Беспокойство духа и стимулируемый им поиск никогда не оставляли Марселя. Так было уже с детских лет, когда его захватила страсть к путешествиям и открытиям нового и неизведанного в пейзажах и ландшафтах. Параллельно развивалось его увлечение музыкой. Опыт путешествий и размышлений в связи с ними, а также музыкальные увлечения впоследствии дали Марселю как философу своего рода рабочие модели для его важнейших понятий, во многом определив саму стилистику его философской мысли. Диалектику полярности видимого и невидимого, категорию глубины в мыслительном поиске он сначала разрабатывал на материале особого рода пейзажей, когда наличная картина вдруг приобретает некие
205
странности, указывающие на будущие ее преобразования, когда в видимом внимательный глаз обнаруживает сигналы неявного и скрытого. Неудивительно, что подобные чувственно насыщенные пейзажно-музыкаль-ные духовные упражнения уводили начинающего философа от привычных господствовавших в философии начала XX в. неокантианских схем и абстракций. Марсель считал, что в критическом идеализме преувеличена роль конструирующего субъекта и что такое преувеличение обусловлено невниманием к конкретным специфическим деталям, передающим со всей несомненностью «аромат» реальности.
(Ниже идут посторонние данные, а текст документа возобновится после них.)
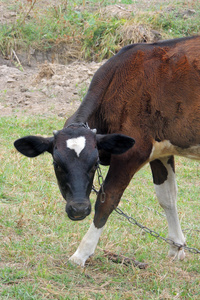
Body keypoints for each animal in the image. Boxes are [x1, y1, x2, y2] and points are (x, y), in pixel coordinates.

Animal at [14, 35, 200, 264]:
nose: (78, 209)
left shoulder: (133, 152)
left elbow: (107, 199)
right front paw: (176, 247)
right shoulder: (161, 150)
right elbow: (167, 197)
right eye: (57, 164)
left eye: (94, 164)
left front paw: (81, 254)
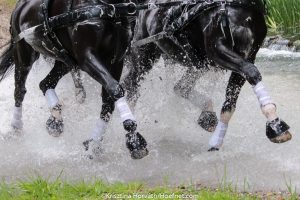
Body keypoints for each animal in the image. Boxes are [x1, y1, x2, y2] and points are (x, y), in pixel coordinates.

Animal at [0, 0, 148, 159]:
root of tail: (19, 6)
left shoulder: (116, 61)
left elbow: (109, 99)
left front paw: (95, 142)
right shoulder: (86, 57)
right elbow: (115, 89)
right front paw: (134, 139)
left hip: (65, 61)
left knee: (45, 83)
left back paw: (55, 121)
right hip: (24, 56)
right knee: (20, 90)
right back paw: (16, 126)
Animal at [122, 0, 292, 150]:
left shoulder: (248, 55)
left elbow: (230, 103)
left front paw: (274, 125)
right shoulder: (217, 49)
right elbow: (252, 71)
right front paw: (275, 125)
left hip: (198, 65)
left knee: (181, 88)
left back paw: (207, 115)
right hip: (144, 57)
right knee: (132, 88)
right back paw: (132, 138)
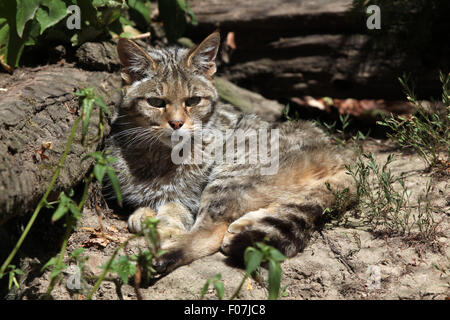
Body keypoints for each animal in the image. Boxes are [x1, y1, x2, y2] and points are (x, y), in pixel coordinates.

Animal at [106, 31, 356, 274]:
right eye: (156, 102)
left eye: (193, 101)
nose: (176, 123)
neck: (159, 154)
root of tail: (335, 156)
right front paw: (144, 215)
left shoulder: (190, 199)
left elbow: (175, 209)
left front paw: (163, 227)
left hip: (231, 170)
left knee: (210, 231)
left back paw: (164, 257)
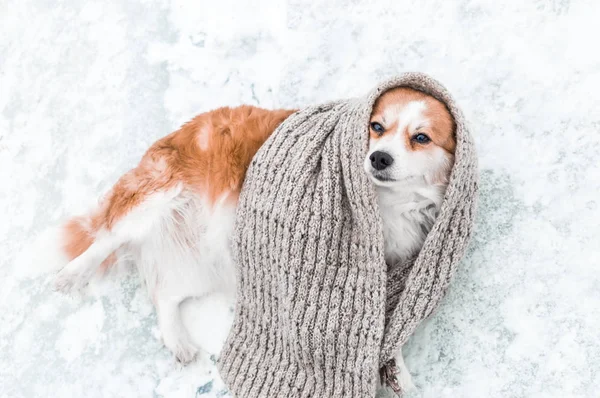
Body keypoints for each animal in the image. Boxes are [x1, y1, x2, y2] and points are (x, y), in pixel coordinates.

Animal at [51, 88, 454, 390]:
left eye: (421, 137)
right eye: (376, 126)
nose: (379, 158)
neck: (388, 203)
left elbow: (382, 321)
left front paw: (398, 372)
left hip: (208, 259)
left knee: (165, 295)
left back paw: (178, 340)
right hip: (159, 196)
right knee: (109, 237)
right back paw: (72, 275)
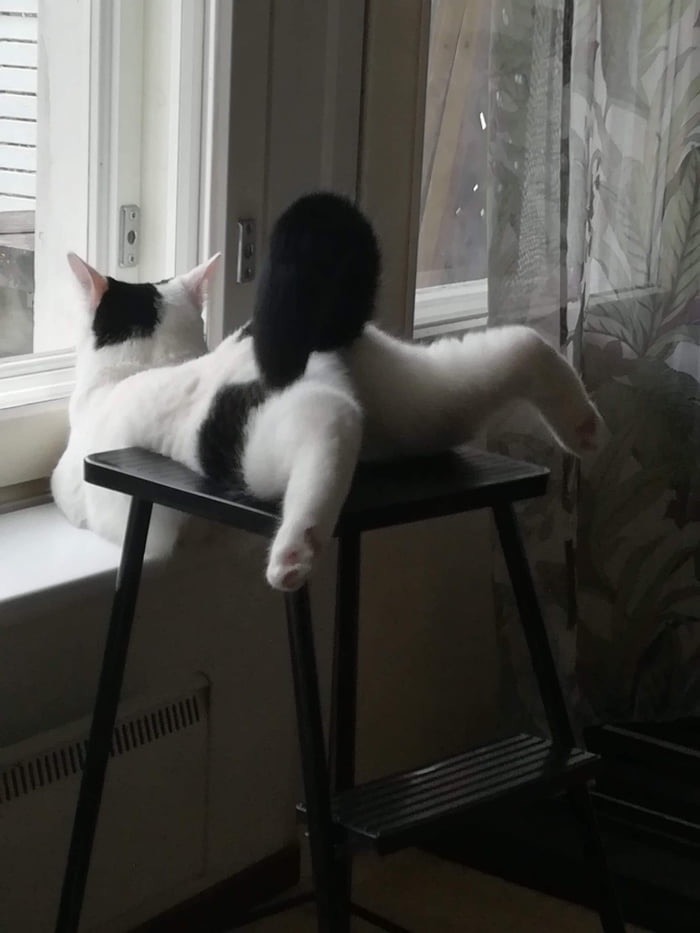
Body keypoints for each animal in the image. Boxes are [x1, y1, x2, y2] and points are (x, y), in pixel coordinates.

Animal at [52, 192, 601, 591]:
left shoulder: (77, 488)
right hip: (429, 398)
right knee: (521, 344)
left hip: (260, 445)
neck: (150, 361)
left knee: (332, 420)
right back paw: (585, 427)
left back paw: (295, 551)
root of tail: (313, 334)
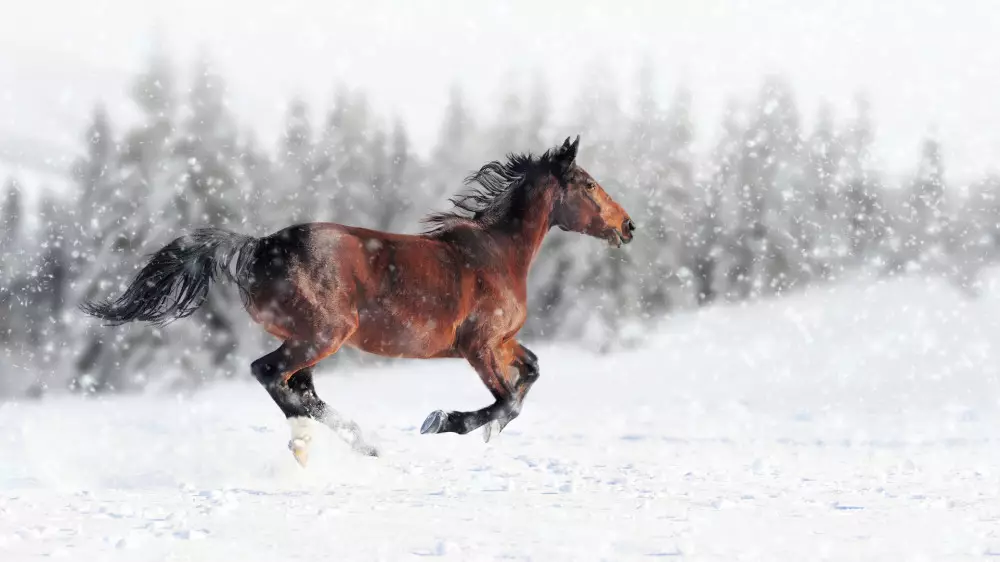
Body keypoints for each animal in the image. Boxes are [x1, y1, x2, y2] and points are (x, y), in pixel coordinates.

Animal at [82, 136, 636, 464]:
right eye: (588, 184)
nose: (628, 226)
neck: (498, 253)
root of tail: (257, 247)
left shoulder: (502, 342)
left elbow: (532, 373)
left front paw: (482, 432)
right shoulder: (479, 344)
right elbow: (507, 401)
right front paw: (445, 422)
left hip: (308, 338)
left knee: (298, 387)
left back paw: (349, 443)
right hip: (322, 333)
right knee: (271, 374)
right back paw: (317, 442)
К протесту против идеализма, особенно, как говорит Марсель, экстремистского толка, вполне естественно присоединялся поначалу подспудный протест против систематичности как непременного условия существования профессиональной философии. Подобный систематизм, считал он, склонен закрывать глаза на противоречия и трудности мысли ради возможности ее системного оформления. В конце концов, выбор им был сделан в пользу философии как рефлексивного поиска, озабоченного трудностями и даже несходимостями в осмыслении опыта. Целью такого поиска было несомненное и достоверное в нашем опыте, недоступное, однако, подтверждению научными методами с присущей им объективацией. При этом у Марселя изменяется и сам диапазон привычного для философа опыта: в нем важное значение отводится опыту эмоциональному, художественному и религиозному. Сюда же в качестве самой, быть может, существенной его компоненты входит и опыт человеческого общения с неизбывным для него трагическим измерением.